711. Грех и глупость одного поля ягоды

Валерий Яковлевич Гендель
711. Грех и глупость одного поля ягоды.

О Боге наши политологи вспоминают иногда на ТВ, и по тому, как вспоминают, видно, что они больше атеисты. А атеисту как-то ни к чему, что всё происходящее происходит не случайно, а по воле Творца, который показом спектаклей хочет навести думающих людей на определенные мысли, что и русский не такой уж умный, когда думает о китайской глупости. Никто пока не осознал моего определения вероятности данного качества в себе: что заметил в ком-то, то и в тебе есть, иначе не заметил бы. Глупость сама по себе не страшна, страшно не видеть её (в себе). Как грех сотворён для того, чтобы человек, согрешив, увидел свой грех и покаялся в нём, с осознанием, для чего Бог этот грех придумал, так глупость существует для того же самого. Сама по себе глупость, как и грех, такое явление, которое не по своей воле делается. Это просто инструмент, цель которого взращивание нужного для дела настоящего ума. Если сам что-то в себе не заметил, Дух твой настроит соседа сказать тебе об этом. Обижаться на соседа не стоит, поскольку это Дух твой помогает тебе через соседа увидеть своё бревно в своём глазу или наше общее бревно в нашем глазу.

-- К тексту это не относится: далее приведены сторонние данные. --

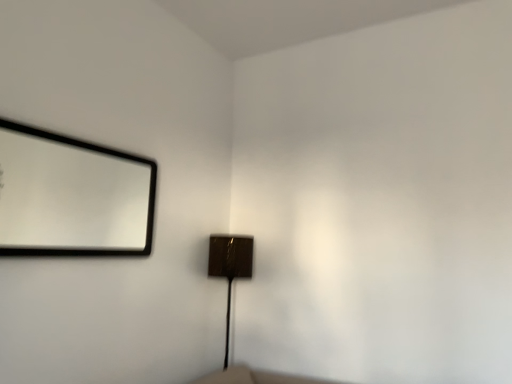
Question: Is shiny brown lamp at center inside matte black mirror at upper left?

Choices:
 (A) no
 (B) yes

Answer: (A)

Question: From a real-world perspective, does matte black mirror at upper left sit lower than shiny brown lamp at center?

Choices:
 (A) no
 (B) yes

Answer: (A)

Question: Considering the relative positions of matte black mirror at upper left and shiny brown lamp at center in the image provided, is matte black mirror at upper left to the left of shiny brown lamp at center from the viewer's perspective?

Choices:
 (A) yes
 (B) no

Answer: (A)

Question: Can we say matte black mirror at upper left lies outside shiny brown lamp at center?

Choices:
 (A) yes
 (B) no

Answer: (A)

Question: Is matte black mirror at upper left turned away from shiny brown lamp at center?

Choices:
 (A) no
 (B) yes

Answer: (A)

Question: Does matte black mirror at upper left have a smaller size compared to shiny brown lamp at center?

Choices:
 (A) no
 (B) yes

Answer: (B)

Question: Could matte black mirror at upper left be considered to be inside shiny brown lamp at center?

Choices:
 (A) yes
 (B) no

Answer: (B)

Question: Does shiny brown lamp at center come behind matte black mirror at upper left?

Choices:
 (A) no
 (B) yes

Answer: (B)

Question: From a real-world perspective, is shiny brown lamp at center beneath matte black mirror at upper left?

Choices:
 (A) no
 (B) yes

Answer: (B)

Question: Does shiny brown lamp at center have a smaller size compared to matte black mirror at upper left?

Choices:
 (A) yes
 (B) no

Answer: (B)

Question: From a real-world perspective, does shiny brown lamp at center stand above matte black mirror at upper left?

Choices:
 (A) yes
 (B) no

Answer: (B)

Question: Does shiny brown lamp at center appear on the left side of matte black mirror at upper left?

Choices:
 (A) yes
 (B) no

Answer: (B)

Question: From their relative heights in the image, would you say shiny brown lamp at center is taller or shorter than matte black mirror at upper left?

Choices:
 (A) tall
 (B) short

Answer: (A)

Советские исследователи марксизма-ленинизма хрущёвских времён очень быстро сделали свои выводы в отношении идей Мао, по аналогии со сталинизмом, называя маоизм культом, саму идею казарменным коммунизмом, диктатурой военно-бюрократической группировки, великодержавным гегемонистским шовинистическим курсом. Оттянулись на славу в определениях происходящего в Китае наши политологи. То же самое сказать в отношении сталинизма они не осмелились, поскольку страшно им стало, хотя Сталина уже не было в живых. Но появился Хрущёв, который начал с того, что произнёс обличительную речь на съезде и освободил бандеровских нацистов, но потом стал собирать раскрученные гайки, какие можно было собрать, и ставить их на место. В результате, вскоре узнали все, чем хрущёвский коммунизм отличается от сталинского. Тем, что сажать при Хрущёве не перестали по политическим мотивам, только сроки уменьшились и расстрелов поубавилось. Да появилось, опять же волюнтаристское, обещание Хрущёва о Коммунизме в восьмидесятом году. Сталин, вспомним, жил по-старому борьбой с контрреволюцией, запах которой он чуял до самой своей смерти. Светлое будущее Сталину лишь брезжилось где-то так далеко, что века не хватало. И это было ближе к истине.

Коммунизм представлялся Хрущёву такой простой истиной, что одной левой начертал он его видимый ориентир, которого хватило не только для обновления идеи, но и для скорой дискредитации её. И если бы не эта дискредитация, можно было бы, как в Китае, строить Коммунизм бесконечно долго.